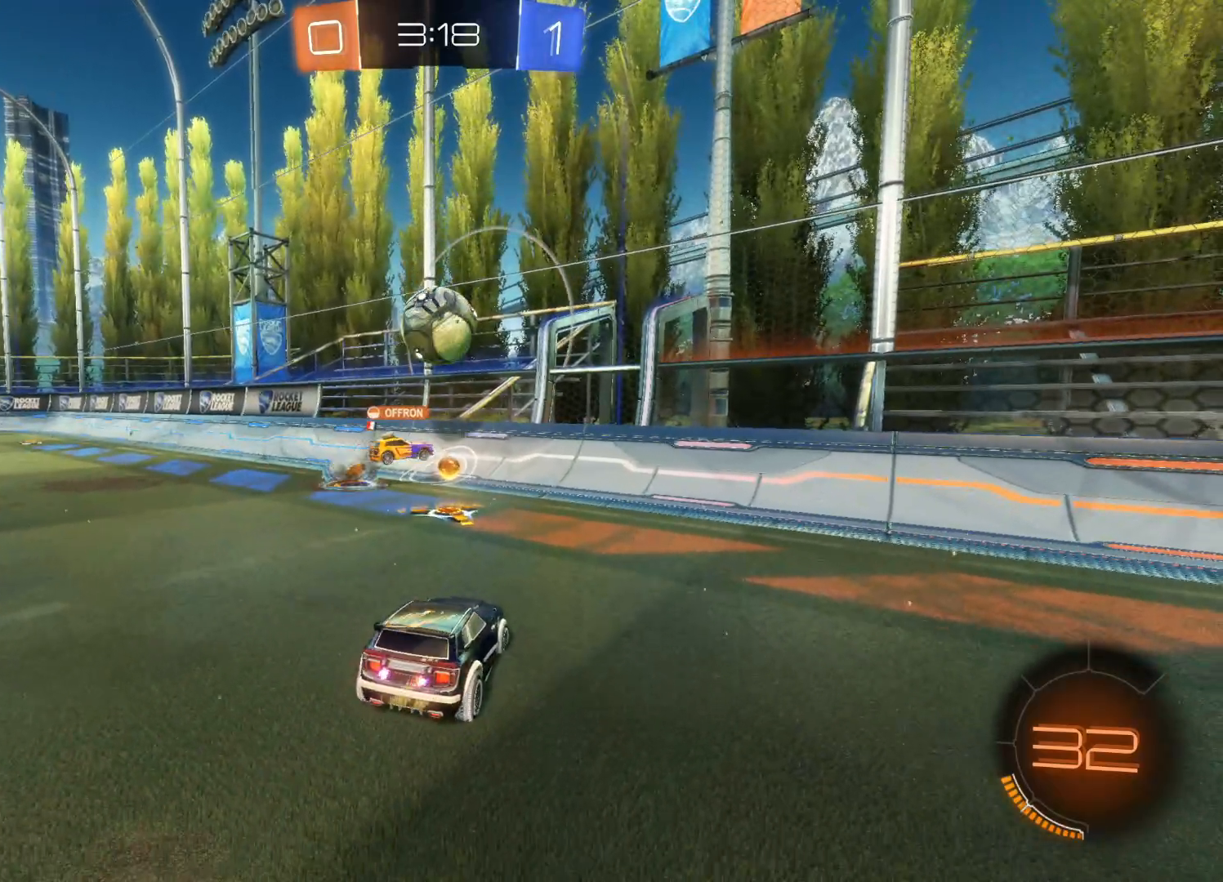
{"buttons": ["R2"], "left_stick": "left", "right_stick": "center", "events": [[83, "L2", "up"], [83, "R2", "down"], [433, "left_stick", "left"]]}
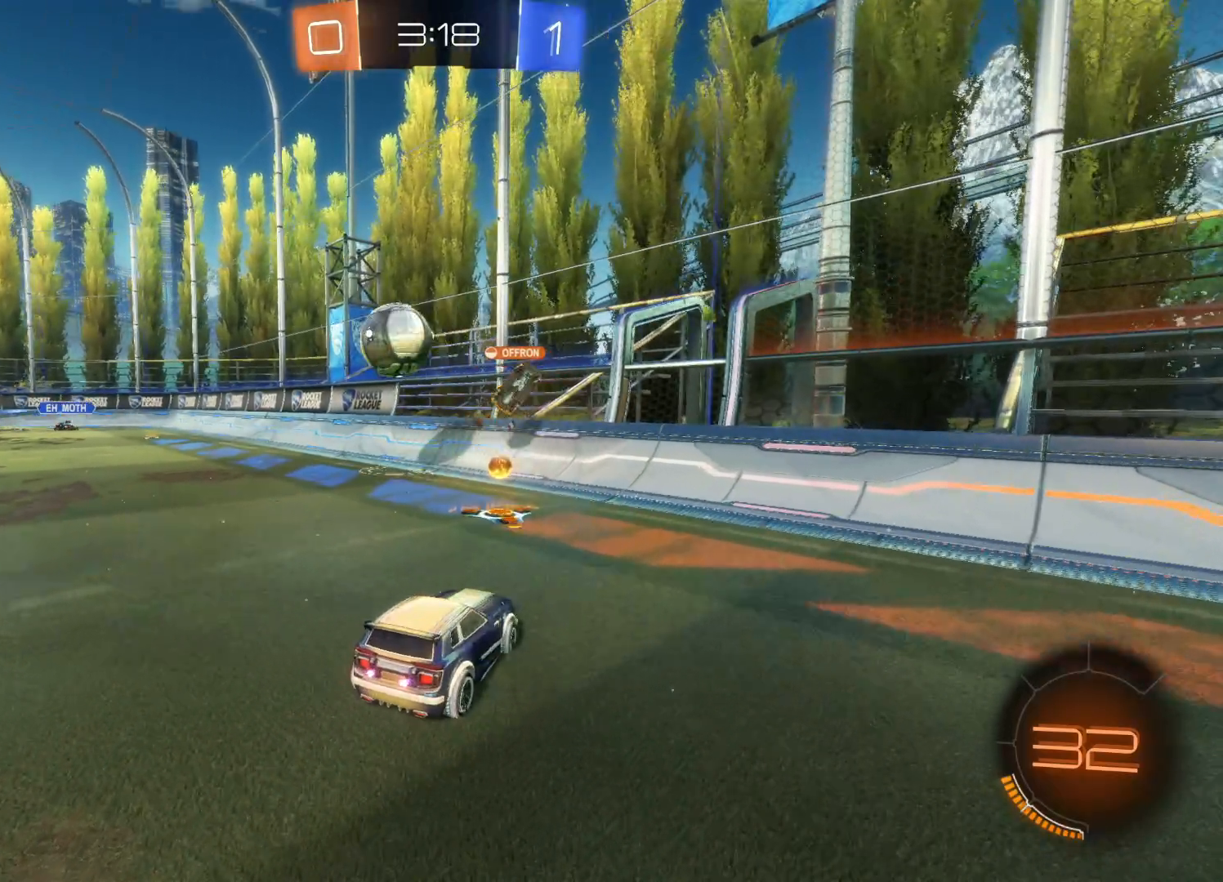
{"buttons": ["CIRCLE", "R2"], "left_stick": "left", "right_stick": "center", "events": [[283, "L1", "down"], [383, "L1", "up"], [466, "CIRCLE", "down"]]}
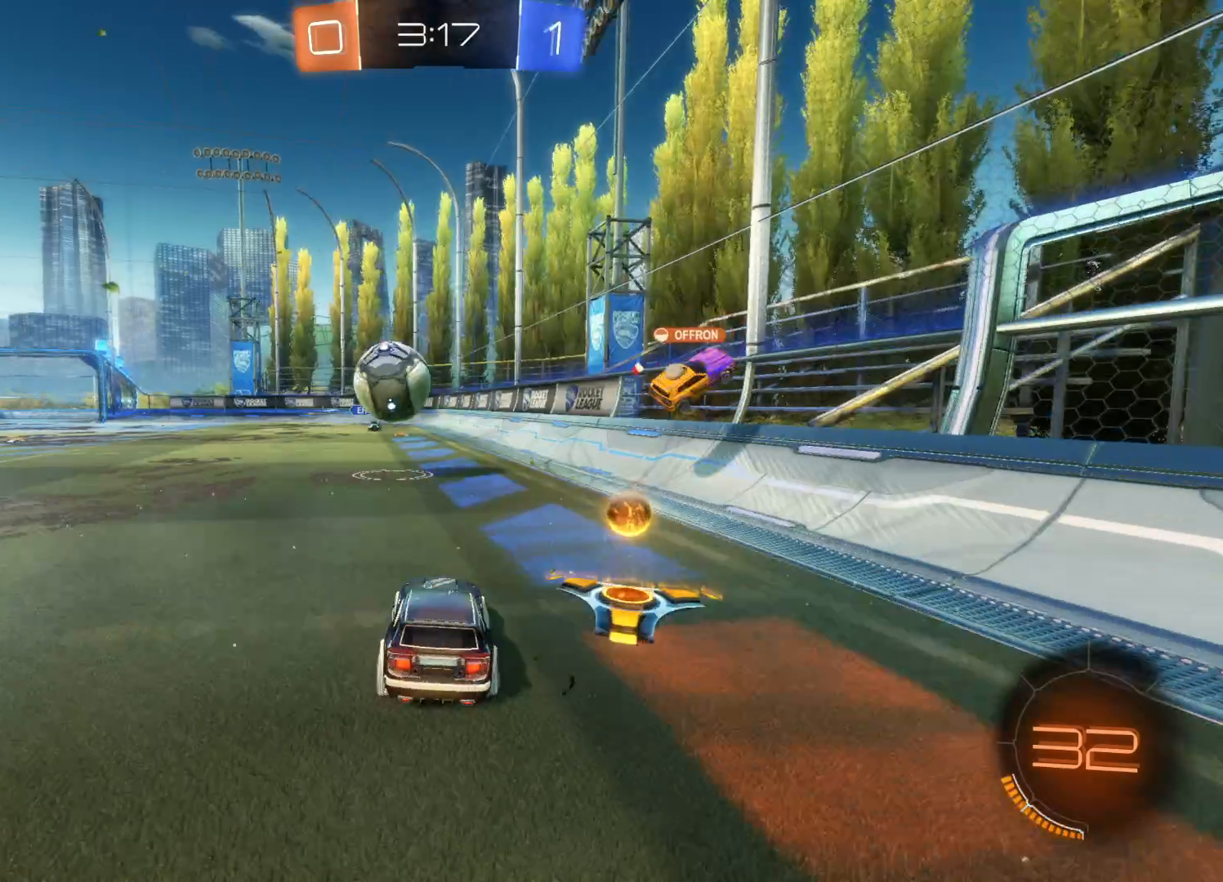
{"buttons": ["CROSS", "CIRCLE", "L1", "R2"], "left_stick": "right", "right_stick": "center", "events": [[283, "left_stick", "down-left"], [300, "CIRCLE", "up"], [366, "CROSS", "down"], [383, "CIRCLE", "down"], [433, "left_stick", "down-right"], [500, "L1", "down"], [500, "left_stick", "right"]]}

### WHAT IS EXPECTED
Would you retype each line above exactly and skip every image?

### WRITTEN ANSWER
{"buttons": ["R2"], "left_stick": "left", "right_stick": "center", "events": [[83, "L2", "up"], [83, "R2", "down"], [433, "left_stick", "left"]]}
{"buttons": ["CIRCLE", "R2"], "left_stick": "left", "right_stick": "center", "events": [[283, "L1", "down"], [383, "L1", "up"], [466, "CIRCLE", "down"]]}
{"buttons": ["CROSS", "CIRCLE", "L1", "R2"], "left_stick": "right", "right_stick": "center", "events": [[283, "left_stick", "down-left"], [300, "CIRCLE", "up"], [366, "CROSS", "down"], [383, "CIRCLE", "down"], [433, "left_stick", "down-right"], [500, "L1", "down"], [500, "left_stick", "right"]]}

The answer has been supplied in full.